Using Near Real-Time Data to Enhance Coordinated Community Responses to Opioid Overdose in Genesee County, Michigan

Recommendations for Opioid Overdose Response Strategies

Near real-time opioid overdose data provided by the System for Opioid Overdose Surveillance (SOS), gives stakeholders in Genesee County access to a breadth of information that helps facilitate the implementation of new and enhanced opioid overdose response and prevention efforts. Through our focus groups and one-on-one interviews with stakeholders, we compiled a list of five recommendations for strengthening data-driven opioid overdose response efforts in Genesee County that may impact stakeholders and their ability to respond and prevent opioid overdoses.

Access to near real-time overdose reports and the SOS web-based interactive dashboard provides stakeholders with data needed to develop data-driven programs, outreach, and response efforts. Through monitoring trends in the data, current practices can be modified (e.g. public safety patrol), and new practices can be developed. Near real-time data can also be used to identify locations in greater need of messaging regarding the available substance use disorder or overdose treatment resources.

In communities in which stigma and misinformation regarding overdose exists, effective messaging and educational outreach are vital to overdose response. Near real-time data provided by SOS helps inform communities about the burden of overdose in the area as well as identifies locations that may need more assistance than others (i.e. a larger burden of overdose exists). Additionally, demographic data from SOS educates community members about the affected population, and demonstrates that overdose impacts all demographics.

Stakeholders repeatedly express the importance of teamwork and connection building among those responding to overdose in Genesee County. It is possible to respond to overdose by each organization focusing on their content area, but when bonds form among organizations, resources and ideas can be pooled and passion for this work can be amplified. Access to the SOS dashboard and reports can enhance these relationships, with organizations continuing communication regarding their overdose response and encouraging use of the dashboard for other groups in the community. Specifically, these relationships can be strengthened through a) stakeholders attending community coalition meetings, b) sharing data reports with emergency personnel (e.g. ER or EMS staff) so they can better understand overdose trends, and c) interventions in emergency situations can be enhanced.

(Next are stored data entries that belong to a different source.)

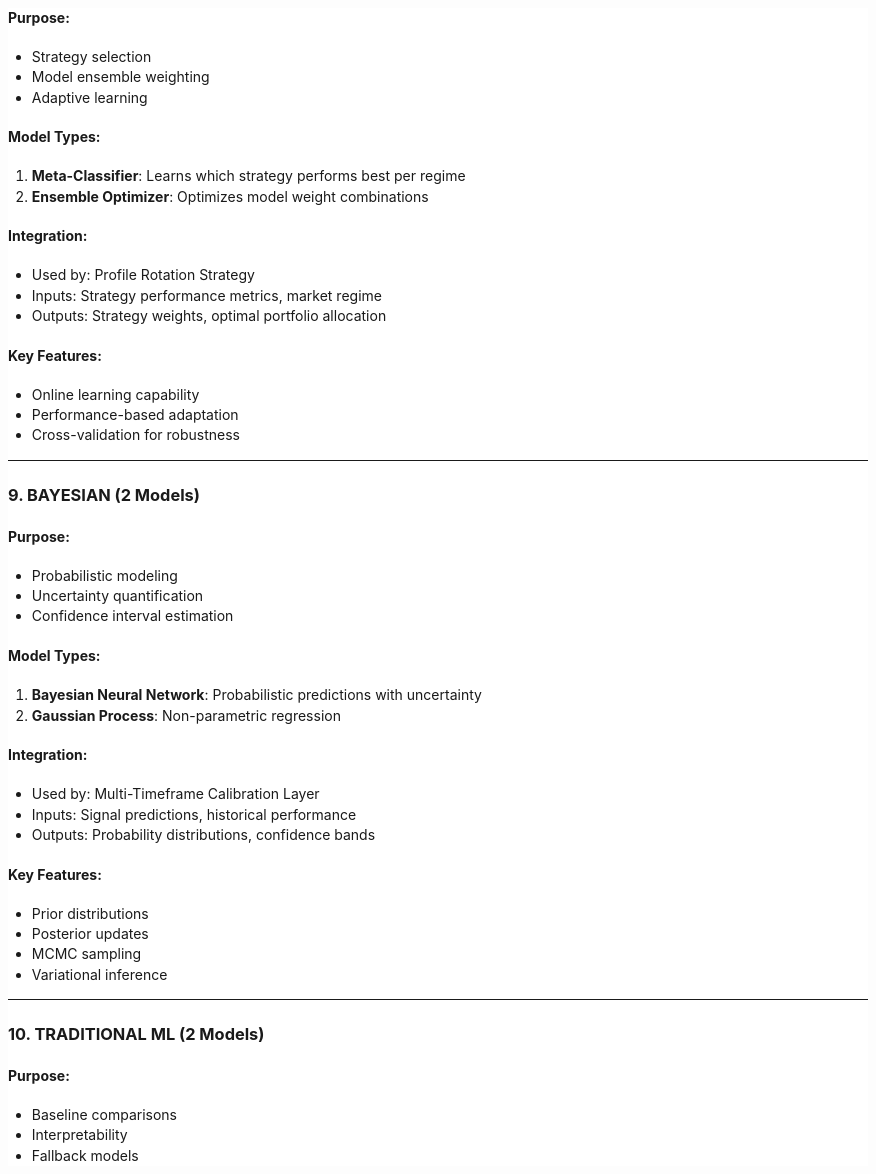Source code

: #### Purpose:
- Strategy selection
- Model ensemble weighting
- Adaptive learning

#### Model Types:
1. **Meta-Classifier**: Learns which strategy performs best per regime
2. **Ensemble Optimizer**: Optimizes model weight combinations

#### Integration:
- Used by: Profile Rotation Strategy
- Inputs: Strategy performance metrics, market regime
- Outputs: Strategy weights, optimal portfolio allocation

#### Key Features:
- Online learning capability
- Performance-based adaptation
- Cross-validation for robustness

---

### 9. BAYESIAN (2 Models)

#### Purpose:
- Probabilistic modeling
- Uncertainty quantification
- Confidence interval estimation

#### Model Types:
1. **Bayesian Neural Network**: Probabilistic predictions with uncertainty
2. **Gaussian Process**: Non-parametric regression

#### Integration:
- Used by: Multi-Timeframe Calibration Layer
- Inputs: Signal predictions, historical performance
- Outputs: Probability distributions, confidence bands

#### Key Features:
- Prior distributions
- Posterior updates
- MCMC sampling
- Variational inference

---

### 10. TRADITIONAL ML (2 Models)

#### Purpose:
- Baseline comparisons
- Interpretability
- Fallback models
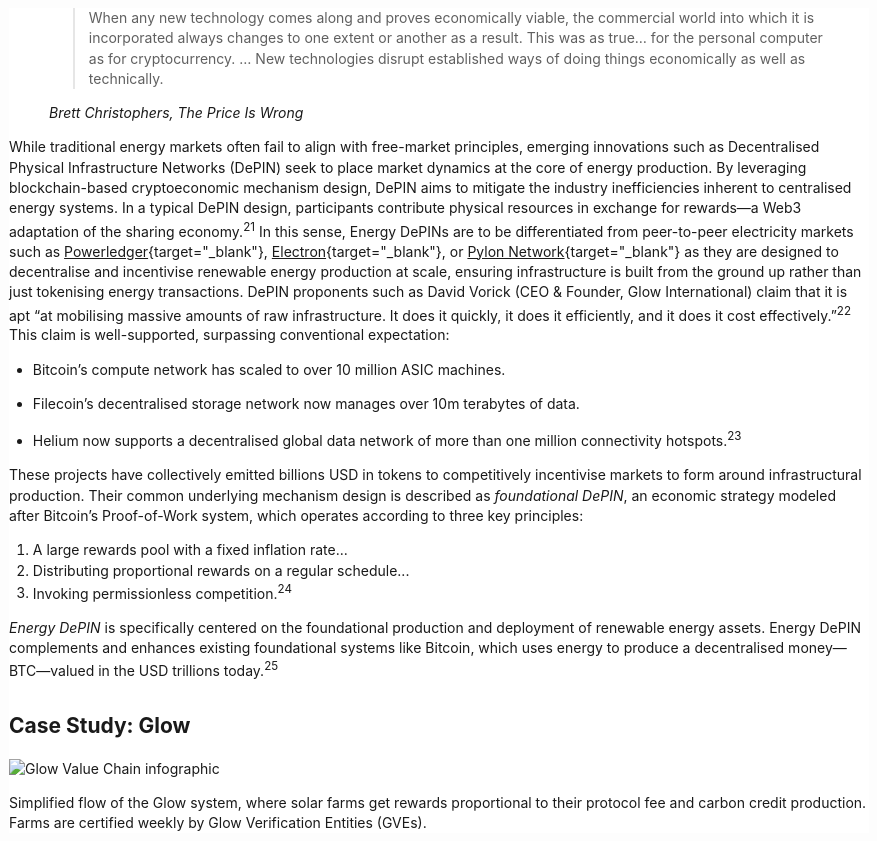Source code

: <figure class="text-center my-5">
  <blockquote class="blockquote">
    <span>When any new technology comes along and proves economically viable, the commercial world into which it is incorporated always changes to one extent or another as a result. This was as true… for the personal computer as for cryptocurrency. … New technologies disrupt established ways of doing things economically as well as technically.</span>
  </blockquote>
  <figcaption class="blockquote-footer">
    <cite title="Brett Christophers">Brett Christophers, <em>The Price Is Wrong</em></cite>
  </figcaption>
</figure>

While traditional energy markets often fail to align with free-market principles, emerging innovations such as Decentralised Physical Infrastructure Networks (DePIN) seek to place market dynamics at the core of energy production. By leveraging blockchain-based cryptoeconomic mechanism design, DePIN aims to mitigate the industry inefficiencies inherent to centralised energy systems. In a typical DePIN design, participants contribute physical resources in exchange for rewards—a Web3 adaptation of the sharing economy.<sup>21</sup>  In this sense, Energy DePINs are to be differentiated from peer-to-peer electricity markets such as [Powerledger](/project/powerledger/){target="_blank"}, [Electron](https://electron.net/){target="_blank"}, or [Pylon Network](https://pylon.network/){target="_blank"} as they are designed to decentralise and incentivise renewable energy production at scale, ensuring infrastructure is built from the ground up rather than just tokenising energy transactions. DePIN proponents such as David Vorick (CEO & Founder, Glow International) claim that it is apt “at mobilising massive amounts of raw infrastructure. It does it quickly, it does it efficiently, and it does it cost effectively.”<sup>22</sup> This claim is well-supported, surpassing conventional expectation: 

- Bitcoin’s compute network has scaled to over 10 million ASIC machines.

- Filecoin’s decentralised storage network now manages over 10m terabytes of data.

- Helium now supports a decentralised global data network of more than one million connectivity hotspots.<sup>23</sup>

These projects have collectively emitted billions USD in tokens to competitively incentivise markets to form around infrastructural production. Their common underlying mechanism design is described as *foundational DePIN*, an economic strategy modeled after Bitcoin’s Proof-of-Work system, which operates according to three key principles:

1. A large rewards pool with a fixed inflation rate...
2. Distributing proportional rewards on a regular schedule...
3. Invoking permissionless competition.<sup>24</sup>

*Energy DePIN* is specifically centered on the foundational production and deployment of renewable energy assets. Energy DePIN complements and enhances existing foundational systems like Bitcoin, which uses energy to produce a decentralised money—BTC—valued in the USD trillions today.<sup>25</sup>

## Case Study: Glow

![Glow Value Chain infographic](/images/glow-article-4.jpg)

<span class="text-center small text-secondary d-block mt-2">Simplified flow of the Glow system, where solar farms get rewards proportional to their protocol fee and carbon credit production. Farms are certified weekly by Glow Verification Entities (GVEs).</span>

Near real-time data can be utilized in funding applications to provide evidence of the persistence of opioid overdose in the community. The data can be used to show potential funders the continued need for overdose response programs in the community and support the idea that particular locations need a greater concentration of response efforts.

Promising strategies for the use of SOS range from using the data to inform response broadly to utilizing the data for specific projects and programs. Public safety is prepared to use the SOS data to assist in establishing corresponding trends among human trafficking data to prevent further trafficking. Additionally, stakeholders have begun to generate ideas for other near real-time surveillance systems such as incidents of firearm violence. Stakeholders across Genesee County show how the use of SOS can result in innovative ideas to improve not only overdose response, but the community’s health as a whole.

Conclusion

With the introduction of a near real-time fatal and non-fatal opioid overdose surveillance system that provides geographic data for each incident, it is our hope that community stakeholders across the state of Michigan will use the system in their own communities to develop and implement best-fit strategies such as those described above. Future work should be done to evaluate these data-driven responses and to establish data-driven legislative policies that will work to end the opioid epidemic.